* [Work request]: Write down the lines below word for word, keeping every one.

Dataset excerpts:
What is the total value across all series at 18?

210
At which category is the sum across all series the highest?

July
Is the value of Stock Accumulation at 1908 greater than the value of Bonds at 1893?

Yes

* [The answer]:
What is the total value across all series at 18?

210
At which category is the sum across all series the highest?

July
Is the value of Stock Accumulation at 1908 greater than the value of Bonds at 1893?

Yes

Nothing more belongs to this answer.